Excerpted passage:
------
Watching the dog across the yard has taken on new meaning, now that we aren’t supposed to leave our homes.
I’m sorry this is such a terrible image. I’m a very self-conscious person, so when I️ can’t do something perfectly, I️ do it terribly instead. The white area is the dog. The yellow shapes are a long window and a glass door that leads out into the second story porch. The black shapes are the porch, the stairs that lead up to the third story fire escape, and the woman of the house, who is sitting on the steps with a hot drink in her hand. (I️ can’t see the drink, but since she always has one, I’m assuming she has one now). I’ve been watching her for months, since I moved my desk from the front of my apartment to the back. But now that she and her neighbors are the people I see most everyday, beside my boyfriend and myself in the mirror, I feel especially invested in them. Park Slope looks as picturesque as a stage set: a quality that’s easy to miss in real life, when you’re being shoved and yelled at in the food coop.
I’ve named the dog Walt, for now at least. I’m not very good with names. I️ feel like things are embodied completely by their physical forms — this deep, patently false belief is one of the many problematic things about us cartoonists — and a name just adds another, confusing, wholly unnecessary dimension. Names work best in fiction, when there are no images. The names are the images. That said, I’ve named the woman—Walt’s owner—Jasmine. I️ think she’s a Pilates instructor or something. She’s very fit, and also very wholesome. Maybe forty-five. Drinks a lot of tea(?). (Or maybe, I️ like to think, whiskey.) She has a son, maybe twelve, whom I’ve named Elias. I’ve never seen the man who must be her partner, except as a fleeting shape behind the window.
------
(Stored data entries)
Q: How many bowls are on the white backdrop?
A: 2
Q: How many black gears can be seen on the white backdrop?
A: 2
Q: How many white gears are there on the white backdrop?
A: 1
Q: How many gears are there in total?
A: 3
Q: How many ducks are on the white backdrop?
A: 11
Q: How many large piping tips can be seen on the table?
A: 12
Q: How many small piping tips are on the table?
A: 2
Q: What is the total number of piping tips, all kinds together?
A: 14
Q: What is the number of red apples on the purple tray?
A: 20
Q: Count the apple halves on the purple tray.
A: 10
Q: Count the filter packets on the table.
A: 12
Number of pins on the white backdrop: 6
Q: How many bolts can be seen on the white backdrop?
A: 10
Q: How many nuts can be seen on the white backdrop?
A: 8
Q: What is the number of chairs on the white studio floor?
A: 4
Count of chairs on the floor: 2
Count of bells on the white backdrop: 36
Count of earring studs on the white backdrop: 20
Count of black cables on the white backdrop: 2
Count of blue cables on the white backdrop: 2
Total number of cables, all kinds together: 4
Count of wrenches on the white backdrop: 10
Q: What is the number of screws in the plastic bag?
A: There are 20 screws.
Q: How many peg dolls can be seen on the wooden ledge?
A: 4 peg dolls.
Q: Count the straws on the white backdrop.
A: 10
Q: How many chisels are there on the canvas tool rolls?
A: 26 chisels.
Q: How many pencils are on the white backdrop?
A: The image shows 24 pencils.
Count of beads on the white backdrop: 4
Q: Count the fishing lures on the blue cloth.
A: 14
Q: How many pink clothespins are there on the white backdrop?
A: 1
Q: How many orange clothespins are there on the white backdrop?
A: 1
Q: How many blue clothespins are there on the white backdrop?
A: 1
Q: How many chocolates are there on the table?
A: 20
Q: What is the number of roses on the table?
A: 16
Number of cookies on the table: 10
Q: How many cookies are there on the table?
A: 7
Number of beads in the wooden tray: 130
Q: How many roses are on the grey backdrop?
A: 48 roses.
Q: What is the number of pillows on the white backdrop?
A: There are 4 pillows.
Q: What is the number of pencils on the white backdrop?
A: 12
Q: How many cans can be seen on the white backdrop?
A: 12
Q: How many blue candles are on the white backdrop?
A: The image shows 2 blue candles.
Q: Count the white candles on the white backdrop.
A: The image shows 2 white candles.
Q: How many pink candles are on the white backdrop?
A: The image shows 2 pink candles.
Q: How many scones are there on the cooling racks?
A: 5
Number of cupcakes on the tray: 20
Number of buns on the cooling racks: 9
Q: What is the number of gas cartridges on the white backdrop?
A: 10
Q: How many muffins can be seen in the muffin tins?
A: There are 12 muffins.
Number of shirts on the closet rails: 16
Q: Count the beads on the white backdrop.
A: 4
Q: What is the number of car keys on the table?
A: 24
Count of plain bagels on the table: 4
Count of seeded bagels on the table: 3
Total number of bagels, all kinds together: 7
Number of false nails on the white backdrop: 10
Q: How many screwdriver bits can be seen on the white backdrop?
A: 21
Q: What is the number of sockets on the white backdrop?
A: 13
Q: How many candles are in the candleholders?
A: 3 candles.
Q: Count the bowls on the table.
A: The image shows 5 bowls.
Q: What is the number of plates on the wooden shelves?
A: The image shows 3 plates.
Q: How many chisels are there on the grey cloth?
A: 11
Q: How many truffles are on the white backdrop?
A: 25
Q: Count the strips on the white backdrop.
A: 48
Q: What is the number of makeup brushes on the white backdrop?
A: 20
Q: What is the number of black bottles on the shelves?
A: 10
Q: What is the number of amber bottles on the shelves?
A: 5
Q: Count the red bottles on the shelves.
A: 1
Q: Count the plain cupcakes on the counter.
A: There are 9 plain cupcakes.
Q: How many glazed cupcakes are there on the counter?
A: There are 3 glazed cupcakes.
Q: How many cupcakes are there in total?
------
Work to complete:
1) Reproduce word for word the portion of the passage about watching the neighbors' dog that opens with the words containing "I’ve named the dog" and closes with "behind the window.".
2) Answer these questions using the passage about watching the neighbors' dog:
(a) What name has the writer given the dog?
(b) What do the yellow shapes in the image represent?
(c) About how old does the writer think the woman's son is?
The records were drawn from a different source than the passage.

Outputs for the tasks:
1)
I’ve named the dog Walt, for now at least. I’m not very good with names. I️ feel like things are embodied completely by their physical forms — this deep, patently false belief is one of the many problematic things about us cartoonists — and a name just adds another, confusing, wholly unnecessary dimension. Names work best in fiction, when there are no images. The names are the images. That said, I’ve named the woman—Walt’s owner—Jasmine. I️ think she’s a Pilates instructor or something. She’s very fit, and also very wholesome. Maybe forty-five. Drinks a lot of tea(?). (Or maybe, I️ like to think, whiskey.) She has a son, maybe twelve, whom I’ve named Elias. I’ve never seen the man who must be her partner, except as a fleeting shape behind the window.

2)
(a) Walt
(b) A long window and a glass door that leads out into the second story porch
(c) Maybe twelve